I am planning on going to church in the morning. It is the first time that I don't really want to. I don't want people to ask me any questions or talk about how I am being induced etc...I know that I will go anyway. I want to take the sacrament and feel at peace. I won't be able to take the sacrament for probably 2 weeks or so after the baby is born. I don't know how long you are supposed to wait before you go back.
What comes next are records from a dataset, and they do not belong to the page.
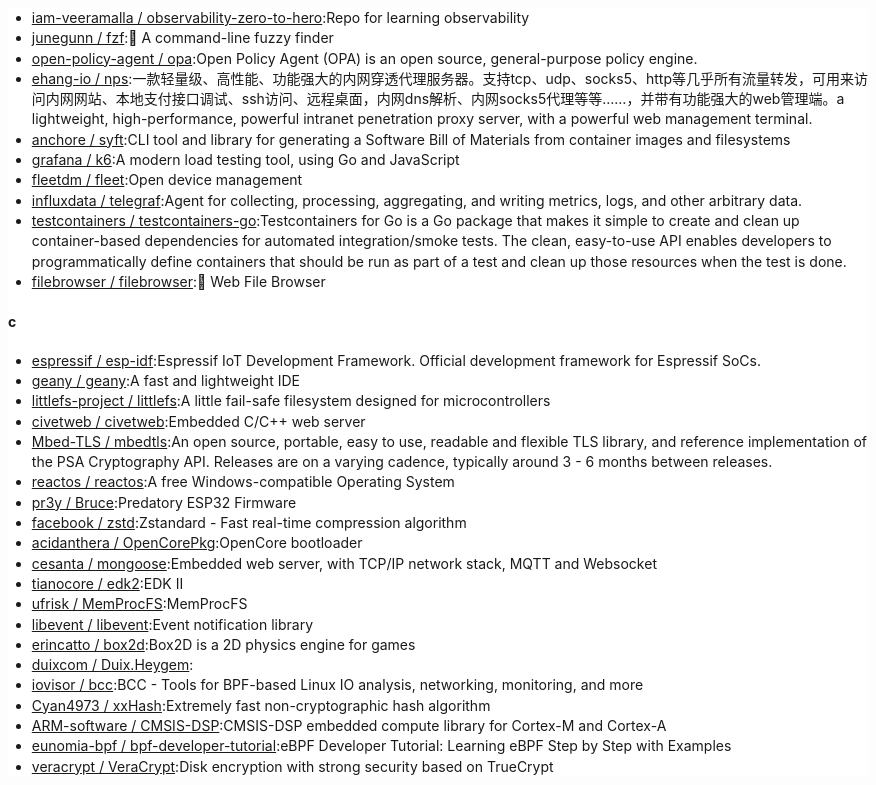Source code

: * [iam-veeramalla / observability-zero-to-hero](https://github.com/iam-veeramalla/observability-zero-to-hero):Repo for learning observability
* [junegunn / fzf](https://github.com/junegunn/fzf):🌸 A command-line fuzzy finder
* [open-policy-agent / opa](https://github.com/open-policy-agent/opa):Open Policy Agent (OPA) is an open source, general-purpose policy engine.
* [ehang-io / nps](https://github.com/ehang-io/nps):一款轻量级、高性能、功能强大的内网穿透代理服务器。支持tcp、udp、socks5、http等几乎所有流量转发，可用来访问内网网站、本地支付接口调试、ssh访问、远程桌面，内网dns解析、内网socks5代理等等……，并带有功能强大的web管理端。a lightweight, high-performance, powerful intranet penetration proxy server, with a powerful web management terminal.
* [anchore / syft](https://github.com/anchore/syft):CLI tool and library for generating a Software Bill of Materials from container images and filesystems
* [grafana / k6](https://github.com/grafana/k6):A modern load testing tool, using Go and JavaScript
* [fleetdm / fleet](https://github.com/fleetdm/fleet):Open device management
* [influxdata / telegraf](https://github.com/influxdata/telegraf):Agent for collecting, processing, aggregating, and writing metrics, logs, and other arbitrary data.
* [testcontainers / testcontainers-go](https://github.com/testcontainers/testcontainers-go):Testcontainers for Go is a Go package that makes it simple to create and clean up container-based dependencies for automated integration/smoke tests. The clean, easy-to-use API enables developers to programmatically define containers that should be run as part of a test and clean up those resources when the test is done.
* [filebrowser / filebrowser](https://github.com/filebrowser/filebrowser):📂 Web File Browser

#### c
* [espressif / esp-idf](https://github.com/espressif/esp-idf):Espressif IoT Development Framework. Official development framework for Espressif SoCs.
* [geany / geany](https://github.com/geany/geany):A fast and lightweight IDE
* [littlefs-project / littlefs](https://github.com/littlefs-project/littlefs):A little fail-safe filesystem designed for microcontrollers
* [civetweb / civetweb](https://github.com/civetweb/civetweb):Embedded C/C++ web server
* [Mbed-TLS / mbedtls](https://github.com/Mbed-TLS/mbedtls):An open source, portable, easy to use, readable and flexible TLS library, and reference implementation of the PSA Cryptography API. Releases are on a varying cadence, typically around 3 - 6 months between releases.
* [reactos / reactos](https://github.com/reactos/reactos):A free Windows-compatible Operating System
* [pr3y / Bruce](https://github.com/pr3y/Bruce):Predatory ESP32 Firmware
* [facebook / zstd](https://github.com/facebook/zstd):Zstandard - Fast real-time compression algorithm
* [acidanthera / OpenCorePkg](https://github.com/acidanthera/OpenCorePkg):OpenCore bootloader
* [cesanta / mongoose](https://github.com/cesanta/mongoose):Embedded web server, with TCP/IP network stack, MQTT and Websocket
* [tianocore / edk2](https://github.com/tianocore/edk2):EDK II
* [ufrisk / MemProcFS](https://github.com/ufrisk/MemProcFS):MemProcFS
* [libevent / libevent](https://github.com/libevent/libevent):Event notification library
* [erincatto / box2d](https://github.com/erincatto/box2d):Box2D is a 2D physics engine for games
* [duixcom / Duix.Heygem](https://github.com/duixcom/Duix.Heygem):
* [iovisor / bcc](https://github.com/iovisor/bcc):BCC - Tools for BPF-based Linux IO analysis, networking, monitoring, and more
* [Cyan4973 / xxHash](https://github.com/Cyan4973/xxHash):Extremely fast non-cryptographic hash algorithm
* [ARM-software / CMSIS-DSP](https://github.com/ARM-software/CMSIS-DSP):CMSIS-DSP embedded compute library for Cortex-M and Cortex-A
* [eunomia-bpf / bpf-developer-tutorial](https://github.com/eunomia-bpf/bpf-developer-tutorial):eBPF Developer Tutorial: Learning eBPF Step by Step with Examples
* [veracrypt / VeraCrypt](https://github.com/veracrypt/VeraCrypt):Disk encryption with strong security based on TrueCrypt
Baby boys: One last thought. I have been in love with little boys lately. Baby boys and toddler boys. They are so sweet. My friend Sarah Smith has a little boy named Josh who just had his 2 year birthday this Thursday. She and I decorated a truck cake for him. It resembled a truck well enough for him to recognize it so we considered it a success. He loves cars and trucks!! He is adorable and is at the stage of the vocabulary spurt and just barely putting 2 words together. I have heard him say a 4 word sentence...but I digress. I can't keep my eyes off of him. I can't believe that I was so upset in the beginning to have a boy. Now I can't wait. He is so sweet and kind. Then, there are all of Jonathan's friends from the business program. There are about 4-5 couples that are starting the program who are LDS and we have been associating with despite Jonathan's deferment to start his MBA next year. They all have baby boys. It is funny that everyone has boys. Today, however, I couldn't keep my eyes off of them. They were all so sweet.
So, despite all the past worries and concerns of not being able to raise a little boy...or missing out on cute dresses and everything I am comfortable with (coming from a family with 5 sisters) I am getting really excited to use all the blue that is hanging in the closet and hold my sweet son. I can't wait for him to come.

I feel so blessed that everything has gone so well during my pregnancy and that he is healthy. I don't know if he is going to be happy with the upcoming forceful entry into the world and sudden change of environment but hopefully he will like his mommy from the outside as much as he did while inside.

PS I am sure we will decide on a name eventually...we still have time...right? :)

2 comments:

Megan said...

:) Abs, you're going to be a mommy so soon! Thank you for sharing all of these little thoughts and experiences - mid morning!?! I am happy for you! (and Jonathan). You will be such a good and exciting mom, really. I am nervous about all the 'could happens' in your labor soon, but it will all go well, I can feel it. I am excited to see your little boy and what he'll look like, and what you'll name him! How special for you and Jonathan that all is well and has been well throughout your pregnancy, you are blessed! Good luck babe, you'll do amazing! I'm thinking and praying for you!

eliza and christopher said...

Oh Abby . . . I love you, you are so sweet. I am really sad I won't see you or my little nephew for a while but I know you are going to be so great!!! I'm keeping you in my prayers tonight and tomorrow!! Love you. Give your belly one last squeeze from me!